Practicing What One Preaches
I tried to leave a polite inquiry on Reverend Jim West’s blog, but for some reason Blogger won’t let me comment. Perhaps Dr. West will be so kind as to respond to me here. He has written a series of posts harshly criticizing home education, which he opposes, he says, on theological grounds. Well, he’s welcome to his opinion, and I have no interest in trying to change his mind.
However. I find some curious and uncharitable inconsistencies in his statements, and I wonder if he himself is aware that he is repeatedly contradicting himself—and is doing so in a manner which runs counter to a central tenet of his religion, which instructs him to do unto others as he would have them do unto him.
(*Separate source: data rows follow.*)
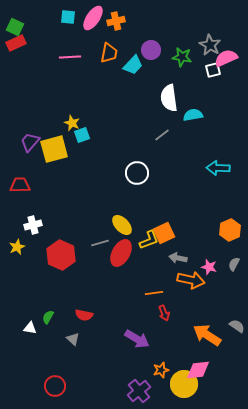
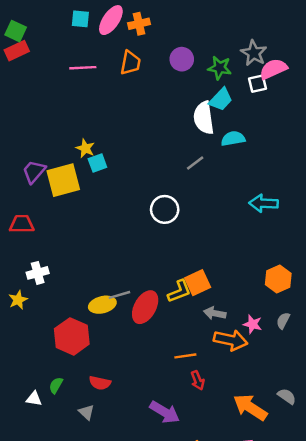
cyan trapezoid: (133, 65) -> (221, 99), moved
yellow ellipse: (122, 225) -> (102, 305), moved, turned -60
red hexagon: (61, 255) -> (72, 336), moved

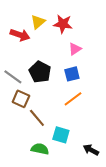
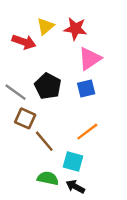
pink triangle: (75, 49) -> (90, 59), size x1.5
orange line: (73, 99) -> (87, 132), moved
black arrow: (91, 150) -> (75, 187), moved

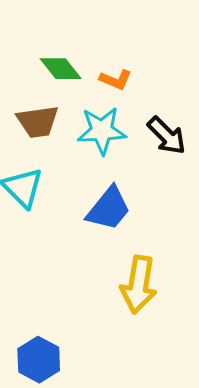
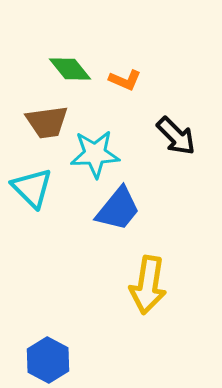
cyan star: (102, 131) -> (95, 154), moved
In a recent post, Dr. West satirized homeschooling by presenting a fictional character whose home education by his uneducated mother resulted in tragic illiteracy and poverty. Thanks to “Bob Little’s” ignorant mother, he grows up to be a street sweeper who lives in a cardboard box. As satire goes, this one is clumsy and silly; among the evidence of Bob’s educational shortcomings is the observation that he “was a regular sight at the soup kitchen during the raging days of the Great Depression.” You don’t say. At least Imaginary Bob would have been in good company, standing in the bread lines with the thousands of well educated folks made destitute by the Depression. Ahem.
You know, I love a good satire. Dr. West’s post was not a good satire, but I’d have been willing to roll my eyes and move on if it weren’t for what comes next.
Blogger Christopher Heard wrote a post pointing out an unfortunate irony in Dr. West’s post:
The really funny thing about the satire is that Jim—a product of public education who holds a Th.D. from a non-accredited, distance-learning seminary, teaches at a non-accredited, distance-learning seminary, and and constantly champions the cause of quality control in scholarship against dilettantes even though the school of theology for which he teaches “offers a free and open educational resource for self-learners everywhere”—cannot properly form the plural of “homeschooler.”
I’d giggled over that too. Dr. West responded that the grammatical error was deliberate, an extension of the satire. I shall give him the benefit of the doubt. However, in his public response to Chris Heard, Jim West makes the following statement:
In any event, if folk have questions perhaps its best if they ask me directly rather than depending on infidel message boards or incorrect web addresses and slanderous misinformation. I may well oppose homeschooling on theological grounds- but Chris evidently opposes finding out the facts first. Readers will have to decide for themselves which is more egregious.
And here, Dr. West, is my question for you. I am glad to hear you oppose “slanderous misinformation” and believe that omitting to “find out the facts first” is egregious. It puzzles me, though, that you are unaware of the manner in which your satire promotes slanderous misinformation (through the suggestion that homeschoolers are inadequately educated) and that you yourself are prone to making statements for which you have no factual basis. For example, you wrote,
Agape Press reports today One of the authors of a proposed resolution urging the Southern Baptist Convention (SBC) to come up with a plan to pull its children from public schools says the resolution is a “call to holiness” and a “call to obey God’s Word.”
That of course is pure unadulterated rubbish. But what can you expect from two people who have neither theological training nor any sort of intelligent comprehension of the Christian mission. Only the most foolhardy and uninformed fall for the notion being peddled by the “exodizers”.
The only people who pull their kids from public schools out of fear are the same sort who haven’t ever read the Bible in Greek or Hebrew. In other words, they are the sort of people who get all their information second hand. This whole crusade is nothing but another in the long line of senseless crusades entered into by frenzied, uninformed, twaddling and prattling mobs of unwashed peasants. And it is doomed to failure. Fortunately.
To brand homeschoolers “frenzied, uninformed, twaddling and prattling mobs of unwashed peasants” is not only uncharitable in the extreme—a clear violation of the Golden Rule—it is also the presentation of unsupported opinion as fact. You, sir, have failed to “find out the facts first.” Homeschoolers may be many things, but “uninformed” is a word that seldom, if ever, applies. It certainly doesn’t apply across the board. Neither are we frenzied. (We may, sometimes, be unwashed.) If you are serious about the faith you profess, you ought to understand that hypocrisy is explicitly disallowed.
Chris Heard’s post apparently contained an error about the college you attended. This bothered you, and you blasted him for it. He apologized. Yet you yourself have repeatedly made public statements riddled with factual errors and have shown no willingness to educate yourself with the facts. Readers will have to decide for themselves which is more egregious.